ANYWAY, Gram and Floyd got to hang out today. He was, according to the babysitter, Very Good. My only two concerns with the whole situation were 1.) Floyd would eat Gram's cat or 2.) he would somehow knock her over/yank on her with the leash. But all was well. Gram said he would lay on the couch, then come sit with her awhile, then go look out the door. Floyd likes looking out the front windows and door to watch the traffic go by- he doesn't get a lot of that at our house...

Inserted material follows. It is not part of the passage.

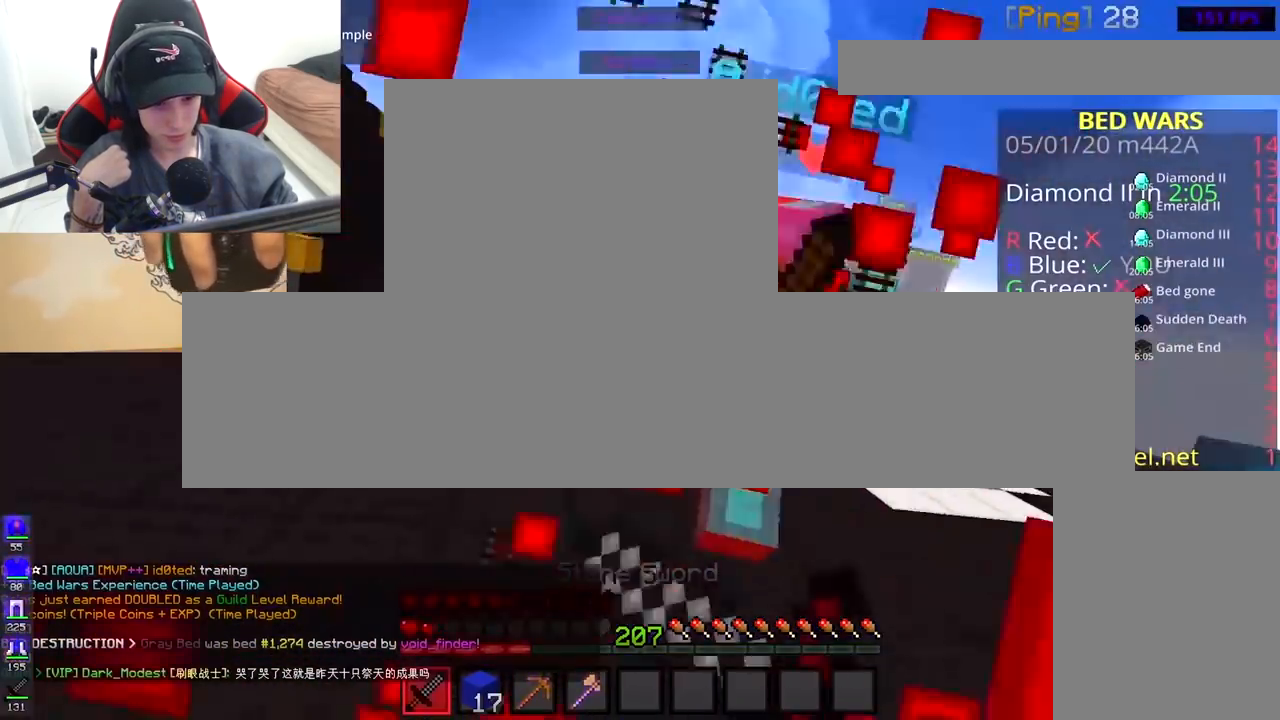
{"keys": ["w"], "mouse": ["left"], "events": [[100, "mouse_right", "up"], [117, "mouse_left", "up"], [150, "mouse_left", "down"], [250, "d", "up"]]}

When I came over after work, everything was fine so Gram and I went and got dinner at the steak place in town. It was either that or Bob Evans, but steak and sweet potatoes won. When we got back, my uncle was at Gram's house. When we got out he said, "I met your dog!" We had left Floyd in the garage, not really thinking that Uncle might come around, we didn't lock the garage door- or warn him the dog was in there. Luckily, Floyd just ran out, peed and came back to Uncle. I say "luckily" because the little pecker head has taken off on both Bro and me in the past.

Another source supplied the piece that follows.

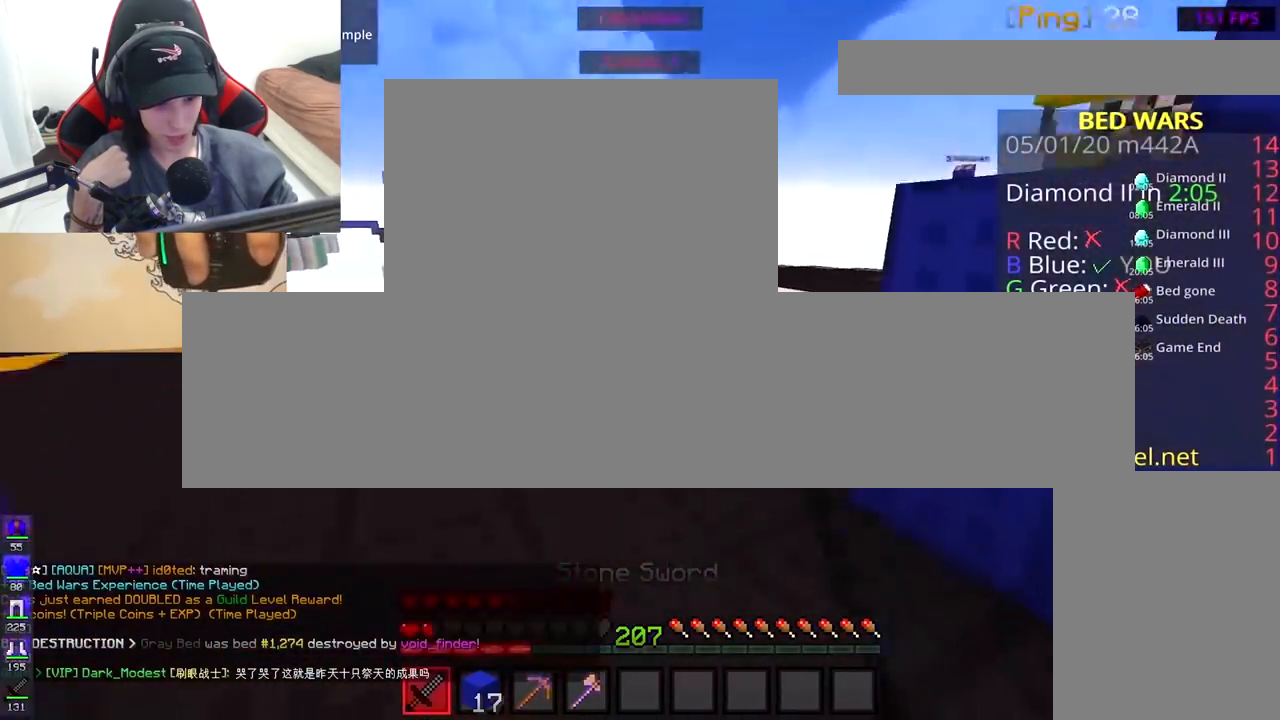
{"keys": ["d", "w"], "mouse": ["left"], "events": [[67, "mouse_left", "up"], [133, "mouse_right", "down"], [267, "mouse_left", "down"], [267, "mouse_right", "up"], [267, "space", "down"], [350, "d", "down"], [467, "space", "up"]]}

I didn't realize but my Uncles daughter, my 10 year old cousin was in Gram's house with a friend of hers. Floyd has never, since his recorded history started at the Humane Society anyway, been around kids. Now 10 is different than 3 so I wasn't really concerned. He probably just thought she was a runt. When Floyd, Gram, Uncle and I walked in the first thing Runt said was "when we opened the garage door he growled at us!"

Now I'm about the most realistic person I know. I know no one is perfect- and you never really know what anyone - or anything- is capable of. So it's entirely possible that my dog growled at my cousin. I mean he was in a new place and they probably scared each other- he wasn't expecting a Runt to come running in the garage, and she wasn't expecting a dog to be in the garage- let alone a pit bull. And even though we've had Floyd for 4 months (well it will be 4 months on the 2nd) Runt had never met him.

But I've got a pretty good handle on my dog. And on Runt. She's a good kid for the most part- but most of our family members have caught her in bold faced lies. I mean, I lied as a kid, but generally it was to save my own tail- not just to cause drama. And I have never heard Floyd growl since we've had him. Bark, burp, fart, whine, whimper, yip, yelp- yes. Growl, no. (No I don't beat my dog- he's just a baby and thinks the world is ending if I leave him outside 1 second longer than he wants to be left out- hence the whining, whimpering, yipping and yelping.)

Gram and Uncle shut Runt down pretty quick though. Gram said, "oh I don't think he would growl." And Uncle said, "this is what he did when he met me," Floyd was licking his hand. Then Runt said it. The words that ticked me off. "Well, he is a pit bull."

And you my dear are a Liar, Liar, Pants on Fire.

A few seconds after that, she was down on the floor playing with Floyd- which totally affirmed my suspicion that she had been lying. When I was 10, if a dog had growled at me I would have left it the heck alone! Not gotten on the floor to play with it. Logically I know I should take the whole thing with a grain of salt- Runt is 10, she's a notorious liar/drama queen, she had a captive audience and a ready made 'villain'. A better scene could not have been set if she asked for it.

But it still ticks me off. If he wasn't a pit, if he was a regular old mutt we'd picked up at the pound- this never would have been an issue. It never would have happened. It's the old pit bull/ evil dog stereotype.

Bro and I both do what we can to show people that Floyd is a good dog. All 50 goofy, clutzy, silly, spazy, sleepy, farty, snuggly pounds of him.